Kevin Green, Chief Executive of the Recruitment & Employment Confederation comments on the figures:

"To see unemployment rise for the eighth month in a row is disappointing but not surprising as the first quarter of this year was always going to be difficult".

"However, we can look ahead with more optimism than in previous months. The feedback from recruitment professionals confirms that demand is increasing in some sectors.  At the same time, the latest REC/KPMG Report on Jobs showed some real glimmers of hope for the jobs market with an upturn in permanent placements for the first time in four months. This will hopefully be reflected in next month's employment figures.

"The fact that the number of job vacancies has risen to 476,000 confirms an urgent need to address the disconnect that currently exists between what employers are looking for and what jobseekers have to offer.”

On the part-time and flexible work issues, Kevin Green says:

“Increased flexibility in terms of working patterns is likely to be one of the lasting legacies of the economic downturn.

It’s important to make the distinction between under-employment and unemployment. Of course it is frustrating for people to be in part-time work if they are after a full-time role, but some work has to be better than no work. People in part-time work can avoid falling into the benefits trap by earning an income, keeping their skills fresh and making themselves more attractive to potential employers for when the right job comes along. People working flexibly is good news for them and the economy.
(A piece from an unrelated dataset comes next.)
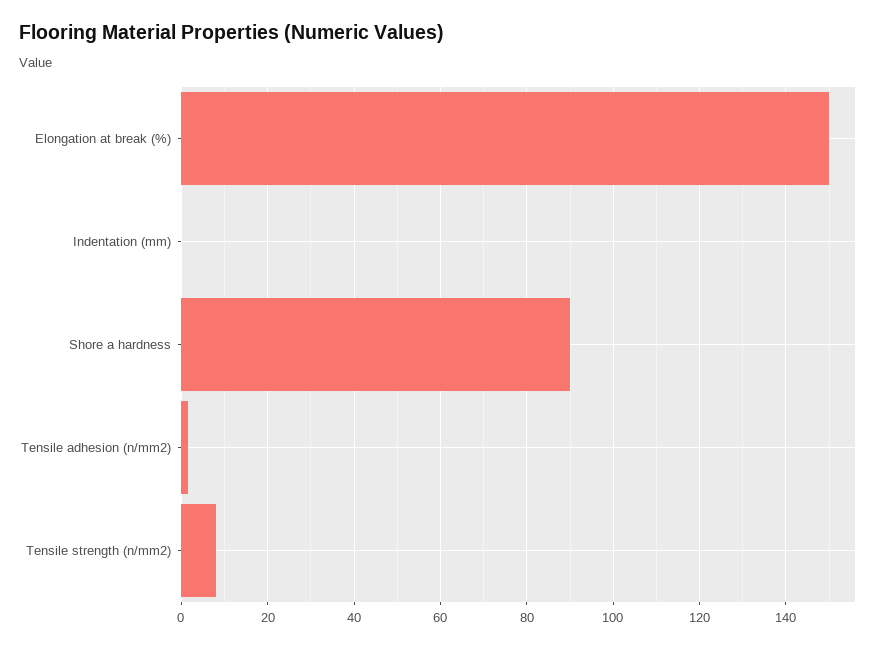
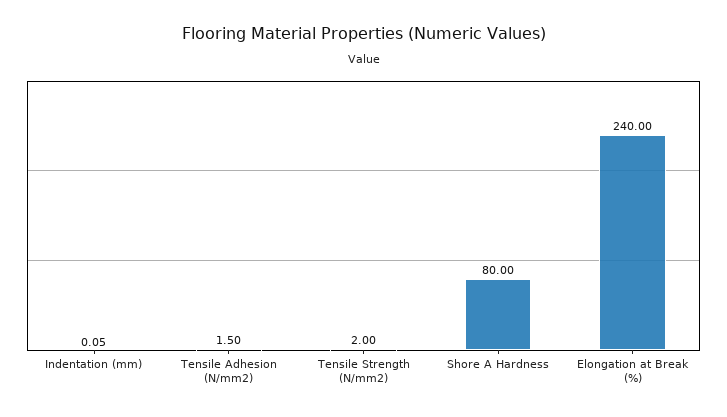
Elongation at break (%): 150 -> 240
Shore a hardness: 90 -> 80
Tensile strength (n/mm2): 8 -> 2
Alternatives, like the state training programmes suggested by the TUC to boost public sector employment, are not the solution for getting people into work and could result in higher rather than lower unemployment.

In contrast, flexible working is an immediate solution to unemployment and we encourage both jobseekers and employers to consider the potential of working this way – whether it’s through temporary, contract, freelance or part-time roles.”